In einem vielbeachteten Facebook-Beitrag nimmt der ehemalige Bundespolizist Nick Hein (31) nun seine Ex-Kollegen in Schutz. «Es scheint ein bewährtes Mittel der Politik zu sein, beim eigenverschuldeten Komplettversagen einen Dummen ausfindig zu machen. Es scheint so, als sei der Dumme im Polizisten gefunden.» Dieser Schuldzuweisung widerspreche er vehement.

«Ein besonderer Ort, der besondere Polizisten braucht»

Hein ist heute Kampfsportler. Er tritt unter anderem bei der UFC (Ultimate Fighting Championship) an. Zuvor stand er laut eigenen Angaben elf Jahre lang im Dienst der Deutschen Bundespolizei, die letzten drei Jahre verbrachte er mit den Polizistinnen und Polizisten der Bundespolizeiinspektion Köln Hauptbahnhof.

Heins Facebookeintrag findet grosse Beachtung. Über 180'000 Menschen haben «Gefällt mir» angeklickt. Mehr als 73'000 Mal wurde der Beitrag bisher geteilt.

«Fast immer dieselbe Tätergruppe»

Die Dienstjahre in Köln seien mit Abstand die aufregendesten gewesen, schreibt Hein: «Der Hauptbahnhof ist ein besonderer Ort mit besonderen Menschen, der besondere Polizisten braucht.» Am Hauptbahnhof bekomme man es mit besonderen Abgründen zu tun, wie Drogenschicksalen, organisiertem Diebstahl, Asyl und Suizid.

Das mit Abstand grösste Kriminalitätsphänomen vor Ort sei der Taschendiebstahl: «Wir haben an belebten Tagen zwischen zwanzig und dreissig Diebstähle aufgenommen.» Bei den Intensivtätern sei es fast immer dieselbe Tätergruppe gewesen: «Nordafrikaner im Asylverfahren.»

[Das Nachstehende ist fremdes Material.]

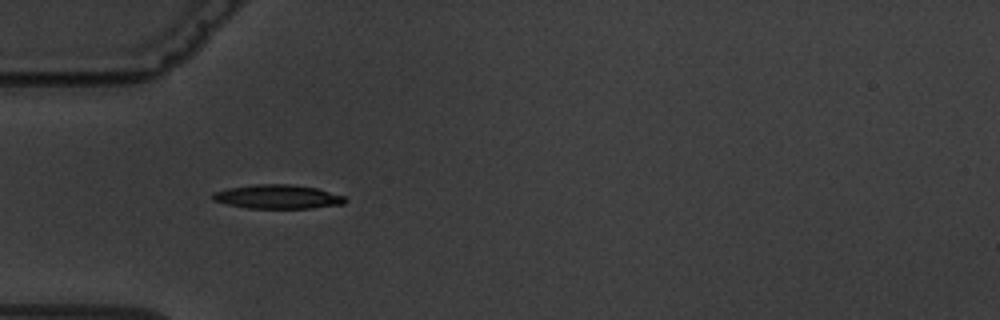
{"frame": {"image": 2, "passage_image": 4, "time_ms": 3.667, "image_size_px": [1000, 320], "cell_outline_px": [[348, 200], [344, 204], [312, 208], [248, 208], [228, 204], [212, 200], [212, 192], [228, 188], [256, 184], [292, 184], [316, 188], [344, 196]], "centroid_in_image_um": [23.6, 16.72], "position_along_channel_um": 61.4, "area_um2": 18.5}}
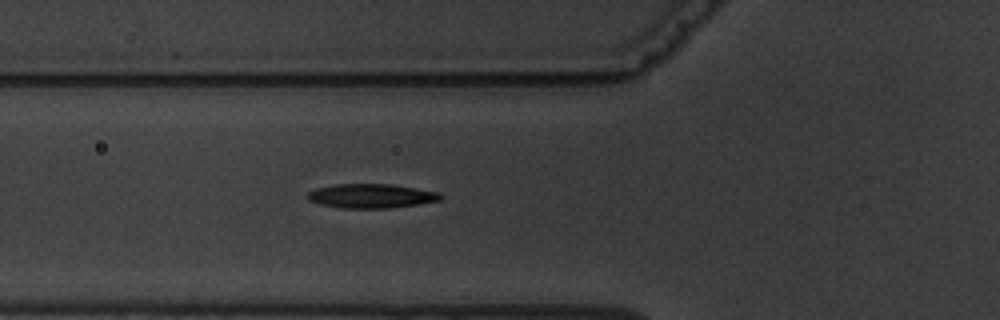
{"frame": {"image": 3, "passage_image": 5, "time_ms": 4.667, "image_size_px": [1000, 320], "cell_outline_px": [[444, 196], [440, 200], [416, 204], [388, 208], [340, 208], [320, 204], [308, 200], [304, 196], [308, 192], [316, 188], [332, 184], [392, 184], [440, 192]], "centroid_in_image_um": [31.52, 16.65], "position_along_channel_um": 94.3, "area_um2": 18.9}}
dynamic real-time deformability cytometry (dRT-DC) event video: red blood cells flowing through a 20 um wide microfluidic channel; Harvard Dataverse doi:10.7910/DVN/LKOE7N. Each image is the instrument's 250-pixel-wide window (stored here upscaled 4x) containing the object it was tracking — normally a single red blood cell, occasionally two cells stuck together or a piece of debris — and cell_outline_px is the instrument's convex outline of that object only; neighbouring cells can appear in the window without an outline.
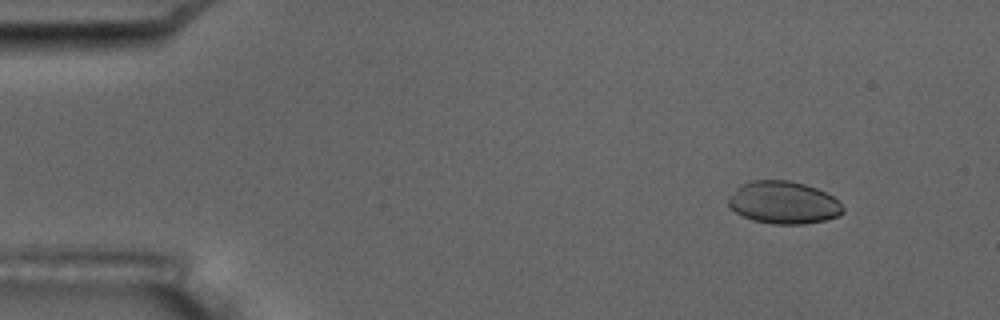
{"species": "common noctule bat (a hibernating species)", "species_latin": "Nyctalus noctula", "temperature_condition": "room temperature", "stored_images_in_passage": 5, "camera_frame_rate_fps": 3000, "um_per_image_px": 0.085, "animal": {"sex": "male", "body_mass_g": 17.5, "forearm_length_mm": 52.3}, "frame": {"image": 1, "passage_image": 2, "time_ms": 1.0, "image_size_px": [1000, 320], "cell_outline_px": [[844, 212], [840, 216], [824, 220], [804, 224], [772, 224], [752, 220], [736, 212], [728, 204], [728, 200], [736, 188], [740, 184], [752, 180], [788, 180], [804, 184], [816, 188], [832, 196], [844, 208]], "centroid_in_image_um": [66.6, 17.22], "position_along_channel_um": 18.4, "area_um2": 28.26}}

«Für mich bis heute unfassbar»

Asylbewerber könnten, während ihr Antrag geprüft wird, Straftaten begehen, ohne Angst zu haben, ausgewiesen zu werden, behauptet Hein weiter. Der Grund dafür sei in Artikel 53 des Aufenthaltsgesetzes zu finden. Dieser sehe eine Ausweisung von Ausländern nur in schwerwiegenden Fällen vor. Hein: «Das heisst, dass die Strafttaten, die mit weniger als drei Jahren Freiheitsstrafe belegt sind, das Asylverfahren nicht beeinflussen. Das ist für mich bis heute unfassbar.»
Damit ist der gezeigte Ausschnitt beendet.